*Exercise aim*
For the records below, tally the lines that contain "front" and give only that number.

====== Recorded information ======

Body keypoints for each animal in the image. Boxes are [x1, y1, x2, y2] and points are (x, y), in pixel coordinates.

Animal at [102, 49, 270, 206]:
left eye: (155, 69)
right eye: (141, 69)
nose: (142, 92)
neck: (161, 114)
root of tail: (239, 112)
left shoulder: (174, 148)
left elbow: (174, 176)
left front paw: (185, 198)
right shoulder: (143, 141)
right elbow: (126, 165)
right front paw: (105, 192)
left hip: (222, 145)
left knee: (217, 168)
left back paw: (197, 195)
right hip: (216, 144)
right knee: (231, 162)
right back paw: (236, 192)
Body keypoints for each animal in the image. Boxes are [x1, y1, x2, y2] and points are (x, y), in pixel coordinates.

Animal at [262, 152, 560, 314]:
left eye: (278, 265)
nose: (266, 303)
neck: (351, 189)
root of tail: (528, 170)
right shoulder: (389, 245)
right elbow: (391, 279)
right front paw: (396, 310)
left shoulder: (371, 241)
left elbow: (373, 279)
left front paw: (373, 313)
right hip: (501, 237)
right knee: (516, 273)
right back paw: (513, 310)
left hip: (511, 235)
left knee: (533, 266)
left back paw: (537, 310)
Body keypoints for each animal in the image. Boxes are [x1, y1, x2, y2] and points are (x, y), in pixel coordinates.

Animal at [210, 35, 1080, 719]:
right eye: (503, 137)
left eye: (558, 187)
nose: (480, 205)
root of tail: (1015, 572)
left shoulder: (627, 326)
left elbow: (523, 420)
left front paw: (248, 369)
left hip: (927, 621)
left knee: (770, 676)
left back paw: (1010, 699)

======

*Answer box*
5